Often in several particulate systems that are object of simulation using the Discrete Element Method (DEM) breakage of particles can occur. The extent of this breakage can be significant, such as in crushers and mills, which are meant to do exactly that; or not so significant, such as when particles are subjected to operations such as transportation, handling, mixing, compaction and separation, where breakage is not desired. In all these cases, however, conducting DEM simulations without accounting for breakage can lead to biased results, and sometimes even useless ones.
The description of breakage in DEM is still limited and very computationally demanding. Several approaches have been proposed to mimic particle breakage. Yet, these methods disregard important material properties and their validity over the range of conditions encountered in practice is still scarcely reported. A breakage model developed by the author and co-workers has been implemented in the two leading simulation platforms, that is, Rocky DEM and EDEM, being named “Tavares Breakage Model” and “Breakage Model based on Tavares (UFRJ)”, respectively. It is demonstrated that the model covers important material behavior characteristics, such as the inherent variation of particles’ fracture energy, the influence of their size and weakening of particles due to damage accumulation as well as fines generation due to surface breakage. Differences in the implementation of the model in the different platforms are also discussed, in which Rocky DEM uses polyhedrons to represent particle shape, whereas EDEM favors spheres and clusters of spheres.

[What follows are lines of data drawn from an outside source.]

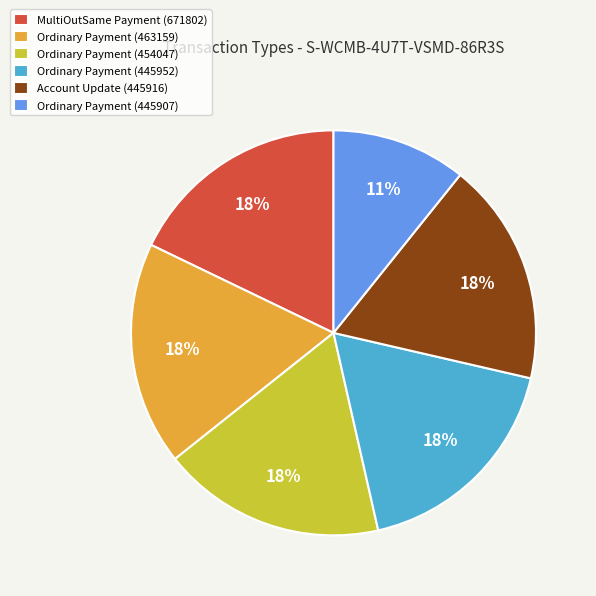

Is Account Update (445916) the majority of the pie?

No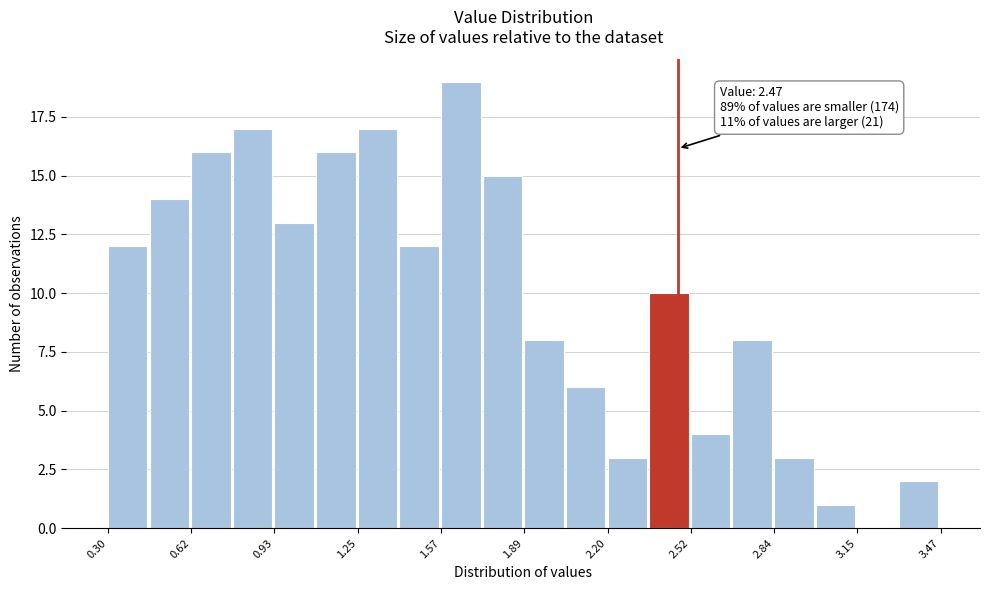

Read against the x-axis, roughly where is the centre of the tallest bar?

1.65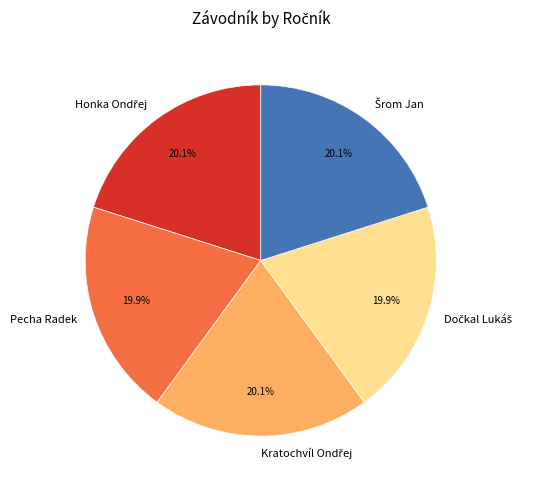

Is there a majority slice in this chart?

No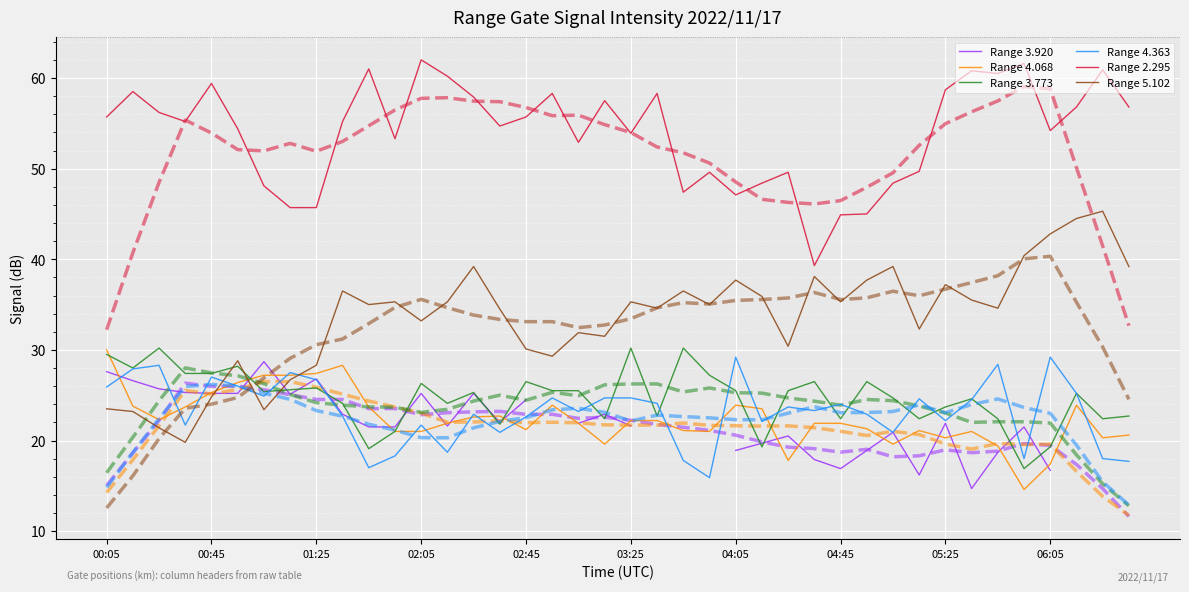

Which category has the highest value in the Range 4.068 series?

00:05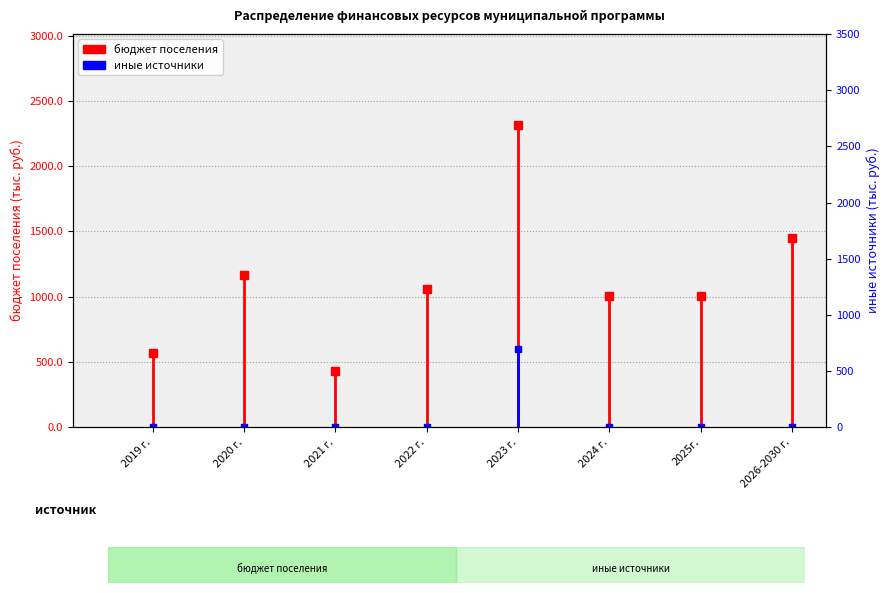

At how many categories does at least one series exceed 581?

6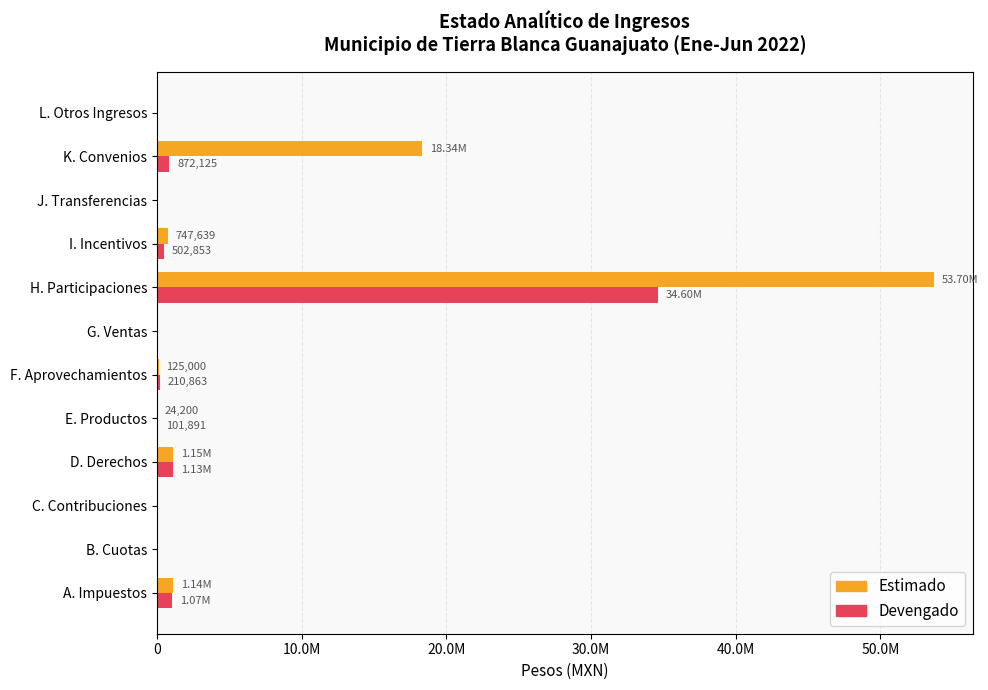

What are all the series names shown in the legend?

Estimado, Devengado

The model as adapted in both software platforms has been tested in different size reduction systems. Starting from description of single impacts in which individual particles are propelled against a target and in drop weight tests, in which weakening by repeated impacts is demonstrated, the model has been also validated in breakage of particle beds by comparing the amount of material broken and the size distribution of the progeny. Larger scale comminution equipment are then simulated, demonstrated good agreement between simulations and data.
Prof. Tavares holds a bachelor's degree in mining engineering (1988) and a Master´s degree in Mining, Metallurgical and Materials Engineering (1991) from the Federal University of Rio Grande do Sul and a PhD in Metallurgical Engineering from the University of Utah (1997). He is Professor of the Federal University of Rio de Janeiro and Head of the Laboratory of Mineral Technology of the Graduate School of Engineering (COPPE). He has experience in Mining, Metallurgical and Materials Engineering, with emphasis on Mineral Processing, working mainly in the topics of modelling and simulation of comminution and mineral concentration processes and fundamentals of particle breakage as well as sustainability in the minerals industry. He is a founding member of the Global Comminution Collaborative, has been a member of the editorial board of several scientific journals, including International Journal of Mineral Processing, Minerals, Heliyon and KONA Powder and Particle. He has presented invited keynote lectures in twelve countries and has been the principal investigators in more than 100 projects.